I'm unlikely to add regex based typing because of the complexity and everyone's needs will be different and project dependent. However I am keen to make that as easy as possible via inheritance so you only have to write the small amount of code reflecting those needs.

plasticassius commented 1 year ago

Thanks for the suggestion. At first glance, TypesConverterCursorFactory seems closer to what I'd like to inherit from than DataClassRowFactory due to the use of dataclasses. But, I'll look into it more.

rogerbinns commented 1 year ago

I take it you find using dataclasses less interesting. I'm expecting them to become the most pervasive structure of fields type in Python :) It is the first time the standard library has a data structure that hits all the sweet spots of being light weight, simple to use, has (optional) typing, comes out perfectly in documentation generators, trivial to convert to/from tuple/dict, simple to extend etc. We'll see.

If you are trying for the simplest shortest code possible, then you are welcome to take the code for TypesConverterCursorFactory and just write your own thing. The code I wrote has more blank lines and doc strings than actual code, and you almost certainly don't need all of it.

That said, especially for projects you expect to end up around for a long time and be bigger, then using the dataclass approach is probably better for data coming out of SQLite. It especially matters because you also want to use the column names as relevant information.

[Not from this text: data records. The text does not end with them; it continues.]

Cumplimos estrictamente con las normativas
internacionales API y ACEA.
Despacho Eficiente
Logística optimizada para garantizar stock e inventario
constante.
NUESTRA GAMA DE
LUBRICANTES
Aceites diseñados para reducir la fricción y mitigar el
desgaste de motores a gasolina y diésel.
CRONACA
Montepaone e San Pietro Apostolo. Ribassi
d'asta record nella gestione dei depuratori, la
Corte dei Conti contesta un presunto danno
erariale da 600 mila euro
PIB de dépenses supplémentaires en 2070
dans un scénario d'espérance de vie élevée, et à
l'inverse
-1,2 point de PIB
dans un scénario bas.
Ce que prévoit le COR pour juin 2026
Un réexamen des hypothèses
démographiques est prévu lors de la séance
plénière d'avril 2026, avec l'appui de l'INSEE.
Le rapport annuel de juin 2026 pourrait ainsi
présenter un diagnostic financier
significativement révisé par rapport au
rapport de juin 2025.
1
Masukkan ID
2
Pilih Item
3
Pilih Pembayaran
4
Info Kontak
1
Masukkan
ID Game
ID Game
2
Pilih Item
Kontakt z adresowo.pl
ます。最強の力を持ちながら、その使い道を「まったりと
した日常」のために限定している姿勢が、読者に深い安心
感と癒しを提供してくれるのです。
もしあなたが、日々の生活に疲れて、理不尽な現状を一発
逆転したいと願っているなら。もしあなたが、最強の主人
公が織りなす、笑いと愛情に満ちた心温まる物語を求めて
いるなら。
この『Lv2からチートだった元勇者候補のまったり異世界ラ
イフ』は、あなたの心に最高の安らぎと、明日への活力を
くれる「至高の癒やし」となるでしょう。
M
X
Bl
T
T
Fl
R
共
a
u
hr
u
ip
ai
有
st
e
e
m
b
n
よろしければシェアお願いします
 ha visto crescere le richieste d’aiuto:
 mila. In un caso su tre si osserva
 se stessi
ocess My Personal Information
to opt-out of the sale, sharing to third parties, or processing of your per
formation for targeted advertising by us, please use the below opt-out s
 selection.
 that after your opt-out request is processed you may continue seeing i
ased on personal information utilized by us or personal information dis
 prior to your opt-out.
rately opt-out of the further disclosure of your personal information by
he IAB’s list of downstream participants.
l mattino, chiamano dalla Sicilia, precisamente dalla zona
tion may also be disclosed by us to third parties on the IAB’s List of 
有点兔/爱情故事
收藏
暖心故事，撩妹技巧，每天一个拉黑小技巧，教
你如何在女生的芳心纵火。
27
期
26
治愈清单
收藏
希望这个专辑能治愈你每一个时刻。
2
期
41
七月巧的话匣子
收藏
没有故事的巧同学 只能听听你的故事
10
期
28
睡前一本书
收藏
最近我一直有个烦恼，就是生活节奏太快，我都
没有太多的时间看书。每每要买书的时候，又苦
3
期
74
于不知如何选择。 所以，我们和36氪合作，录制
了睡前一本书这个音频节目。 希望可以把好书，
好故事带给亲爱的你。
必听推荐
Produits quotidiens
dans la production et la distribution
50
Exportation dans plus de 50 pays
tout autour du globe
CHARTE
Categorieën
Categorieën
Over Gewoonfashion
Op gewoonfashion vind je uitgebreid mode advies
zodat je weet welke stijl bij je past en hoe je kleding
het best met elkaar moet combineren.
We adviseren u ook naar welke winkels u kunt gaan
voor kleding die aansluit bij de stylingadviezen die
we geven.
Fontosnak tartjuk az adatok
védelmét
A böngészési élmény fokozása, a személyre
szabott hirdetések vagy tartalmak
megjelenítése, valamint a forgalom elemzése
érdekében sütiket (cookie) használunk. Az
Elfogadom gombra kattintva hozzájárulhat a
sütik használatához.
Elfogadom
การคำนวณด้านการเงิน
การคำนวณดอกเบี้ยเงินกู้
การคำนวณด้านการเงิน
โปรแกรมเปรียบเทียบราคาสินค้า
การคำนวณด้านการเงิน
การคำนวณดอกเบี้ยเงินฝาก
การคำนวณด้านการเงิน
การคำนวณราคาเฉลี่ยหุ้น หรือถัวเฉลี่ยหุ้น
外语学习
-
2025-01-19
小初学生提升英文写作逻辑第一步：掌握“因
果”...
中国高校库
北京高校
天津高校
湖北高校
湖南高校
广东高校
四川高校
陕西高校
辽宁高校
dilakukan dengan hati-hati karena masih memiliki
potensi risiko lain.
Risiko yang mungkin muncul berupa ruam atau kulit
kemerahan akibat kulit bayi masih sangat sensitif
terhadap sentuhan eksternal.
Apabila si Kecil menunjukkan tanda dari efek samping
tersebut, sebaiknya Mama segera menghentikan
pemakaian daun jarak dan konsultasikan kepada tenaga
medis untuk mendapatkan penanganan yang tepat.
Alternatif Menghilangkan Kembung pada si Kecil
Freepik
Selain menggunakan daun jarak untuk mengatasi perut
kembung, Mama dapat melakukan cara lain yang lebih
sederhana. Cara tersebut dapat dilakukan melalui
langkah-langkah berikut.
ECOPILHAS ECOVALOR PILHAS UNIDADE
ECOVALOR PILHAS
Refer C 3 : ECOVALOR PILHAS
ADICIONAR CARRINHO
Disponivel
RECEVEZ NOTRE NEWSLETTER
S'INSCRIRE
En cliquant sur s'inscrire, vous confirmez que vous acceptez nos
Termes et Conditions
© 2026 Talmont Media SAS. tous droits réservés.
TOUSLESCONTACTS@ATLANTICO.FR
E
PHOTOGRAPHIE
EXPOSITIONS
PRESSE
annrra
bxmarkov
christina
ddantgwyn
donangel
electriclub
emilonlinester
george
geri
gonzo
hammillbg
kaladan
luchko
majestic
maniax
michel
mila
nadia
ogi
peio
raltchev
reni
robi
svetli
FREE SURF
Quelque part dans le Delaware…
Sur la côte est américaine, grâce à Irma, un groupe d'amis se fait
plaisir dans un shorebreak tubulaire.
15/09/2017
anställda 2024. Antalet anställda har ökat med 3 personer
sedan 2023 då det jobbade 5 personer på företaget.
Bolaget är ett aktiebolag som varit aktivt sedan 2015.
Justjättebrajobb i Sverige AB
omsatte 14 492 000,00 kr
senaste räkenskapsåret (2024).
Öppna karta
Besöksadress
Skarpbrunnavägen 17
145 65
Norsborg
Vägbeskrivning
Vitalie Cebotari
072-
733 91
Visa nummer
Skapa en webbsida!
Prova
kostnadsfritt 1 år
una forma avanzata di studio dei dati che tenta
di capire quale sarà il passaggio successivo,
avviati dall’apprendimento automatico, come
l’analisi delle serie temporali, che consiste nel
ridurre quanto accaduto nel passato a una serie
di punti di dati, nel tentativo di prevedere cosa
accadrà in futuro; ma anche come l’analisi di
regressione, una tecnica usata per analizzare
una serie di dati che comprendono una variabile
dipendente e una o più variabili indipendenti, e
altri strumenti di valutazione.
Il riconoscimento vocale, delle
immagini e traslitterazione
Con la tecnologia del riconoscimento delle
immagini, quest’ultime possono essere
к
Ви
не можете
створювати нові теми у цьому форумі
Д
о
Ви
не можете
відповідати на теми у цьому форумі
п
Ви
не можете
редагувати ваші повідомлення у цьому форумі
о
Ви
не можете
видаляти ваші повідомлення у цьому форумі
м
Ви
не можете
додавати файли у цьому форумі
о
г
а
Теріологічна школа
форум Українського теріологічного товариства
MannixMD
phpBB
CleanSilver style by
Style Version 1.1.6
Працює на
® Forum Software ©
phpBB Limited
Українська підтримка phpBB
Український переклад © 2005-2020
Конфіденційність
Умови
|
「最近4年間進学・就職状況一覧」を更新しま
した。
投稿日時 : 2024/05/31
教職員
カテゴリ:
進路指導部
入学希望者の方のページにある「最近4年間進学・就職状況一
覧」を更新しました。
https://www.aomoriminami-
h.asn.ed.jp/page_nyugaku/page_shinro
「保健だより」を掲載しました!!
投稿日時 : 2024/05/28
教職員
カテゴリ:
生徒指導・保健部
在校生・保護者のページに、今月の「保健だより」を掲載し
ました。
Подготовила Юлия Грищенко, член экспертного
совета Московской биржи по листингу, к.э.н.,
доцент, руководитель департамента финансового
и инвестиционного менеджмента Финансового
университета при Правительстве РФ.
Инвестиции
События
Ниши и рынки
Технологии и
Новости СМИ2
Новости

In any event, can this issue be closed? You may also want to post to the forum to see what other people think.

plasticassius commented 1 year ago

Dataclasses sound interesting, but the problem I'm looking at is about converting SQLite types to python types which makes TypesConverterCursorFactory more relevant.

As I've shown, I can make parameterized types by simply overriding convert_value. By breaking the arguments out of the type string and passing them to the python class, I can use Decimal from the standard library and other types that need arguments. I think that the regular expression is handy for breaking apart the type string, and can be easily replaced to customize the parsing.

To me it seems that dataclasses would be an enhancement on top of that, by adding complementary features to the data types. I'll think about how these things can be combined.